The normal behavior is one reward payout per unique treasureHash. After a successful claim, the same hash must be blocked forever.
The issue is that claim() checks claimed[_treasureHash] where _treasureHash is an uninitialized immutable (bytes32(0)), while the write path marks claimed[treasureHash]. Because the read and write keys differ, the same valid proof/hash can be replayed until MAX_TREASURES is reached.
Likelihood:
Any user with one valid proof can call claim() repeatedly with the same treasureHash and different recipients.
The exploit path is direct and requires no privileged role.
Impact:
Full 100 ETH pool can be drained using one unique treasure proof.
Legitimate winners are blocked once claimsCount reaches MAX_TREASURES.
Standalone reproduction:
Deploy TreasureHunt with 100 ether.
Use a verifier that returns true for a valid (proof, treasureHash, recipient) tuple.
Call claim(proof, HASH_1, recipient1) once.
Call claim(proof, HASH_1, recipient2) again with the same proof and same HASH_1.
Repeat until 10 successful claims. Contract balance reaches zero while only one unique hash was used.
Use the function claim(bytes calldata proof, bytes32 treasureHash, address payable recipient).

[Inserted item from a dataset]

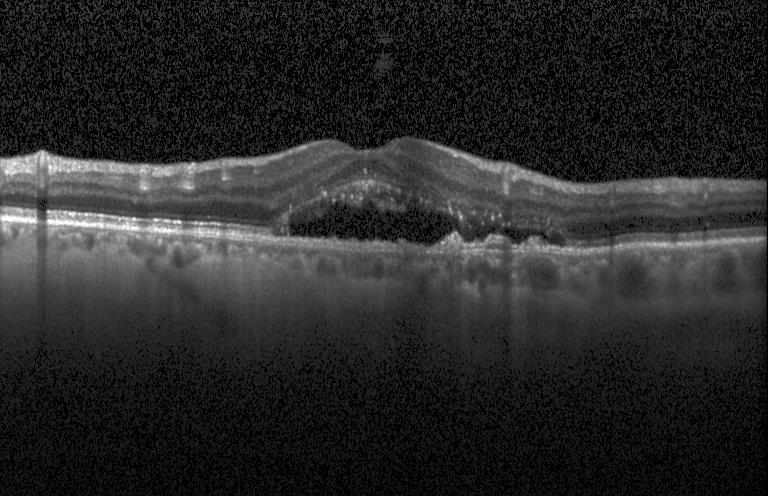

OCT finding: a choroidal neovascular membrane.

In `claim()`, the guard uses `claimed[_treasureHash]`, where `_treasureHash` is an immutable state variable that is never initialized to the caller-supplied treasure identifier, while the contract later marks `claimed[treasureHash] = true` using the function argument instead. As a result, the duplicate-claim check and the state update are performed against different keys, which means a previously claimed treasure is not actually blocked from being claimed again with the same valid proof and `treasureHash`. This breaks a core invariant of the protocol described in the README, namely, that each treasure can only be redeemed once, and allows one valid treasure/proof pair to be reused to drain rewards repeatedly until either the `MAX_TREASURES` cap or the contract balance is exhausted.